- What this exercise asks
• 1. From the garbage dumpster text, list the items posed as guesses for the largest thing by volume in a dumpster, before the actual answer is given.
• 2. Print the garbage dumpster text from "If you’re a" up to and including "can pull tabs!".
═════ Text shown
If you’re a nerd ball like me, you spend way too much time thinking about things like those great big garbage dumpsters at apartment complexes.  Maybe soon, geniuses in government will mandate that diesel garbage trucks get 10% cleaner emissions in service to climate change.  In the meantime, entrepreneurs are at work.

To understand how entrepreneurs are going to impact the future of garbage, we first must answer an important question:  What’s the largest item by volume in those garbage dumpsters?  Is it food waste?  Disposable diapers? Beer can pull-tabs?

OK, you have to be an old guy like me to even remember beer can pull tabs!

No, the largest item by volume in any of these containers isn’t any of the above.  It is air.  And therein lies the opportunity.

Merely throwing stuff in the trash is old school.  In the future, you will deposit your trash in the solar powered compactor/shredder attached to the dumpster.  After the compactor/shredder does its thing, the refuse is distributed evenly throughout the container.  As the container gets increasing full, this internet connected smart receptacle will begin communicating with the waste disposal contractor.  The contractor will know when the receptacle is nearly full or completely full.  This is vital.
══════════
═════ Information
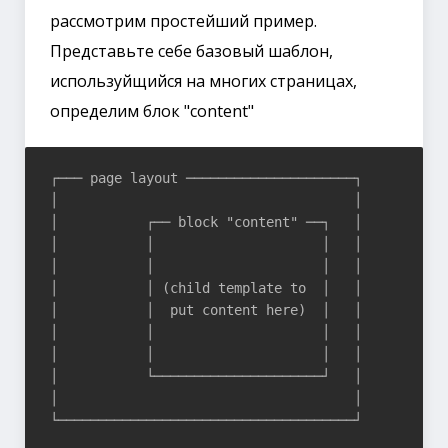
рассмотрим простейший пример.
Представьте себе базовый шаблон,
используйщийся на многих страницах,
определим блок "content"
┌─── page layout ─────────────────────┐

│                                     │

│           ┌── block "content" ──┐   │

│           │                     │   │

│           │                     │   │

│           │ (child template to  │   │

│           │  put content here)  │   │

│           │                     │   │

│           │                     │   │

│           └─────────────────────┘   │

│                                     │
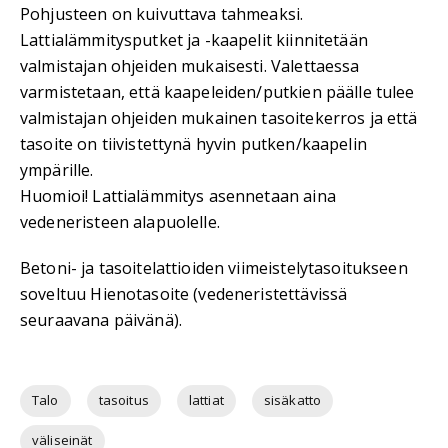
Pohjusteen on kuivuttava tahmeaksi.
Lattialämmitysputket ja -kaapelit kiinnitetään
valmistajan ohjeiden mukaisesti. Valettaessa
varmistetaan, että kaapeleiden/putkien päälle tulee
valmistajan ohjeiden mukainen tasoitekerros ja että
tasoite on tiivistettynä hyvin putken/kaapelin
ympärille.
Huomioi! Lattialämmitys asennetaan aina
vedeneristeen alapuolelle.
Betoni- ja tasoitelattioiden viimeistelytasoitukseen
soveltuu Hienotasoite (vedeneristettävissä
seuraavana päivänä).
Talo
tasoitus
lattiat
sisäkatto
väliseinät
══════════
- Task solutions
• 1.
Food waste
Disposable diapers
Beer can pull-tabs

• 2.
If you’re a nerd ball like me, you spend way too much time thinking about things like those great big garbage dumpsters at apartment complexes.  Maybe soon, geniuses in government will mandate that diesel garbage trucks get 10% cleaner emissions in service to climate change.  In the meantime, entrepreneurs are at work.

To understand how entrepreneurs are going to impact the future of garbage, we first must answer an important question:  What’s the largest item by volume in those garbage dumpsters?  Is it food waste?  Disposable diapers? Beer can pull-tabs?

OK, you have to be an old guy like me to even remember beer can pull tabs!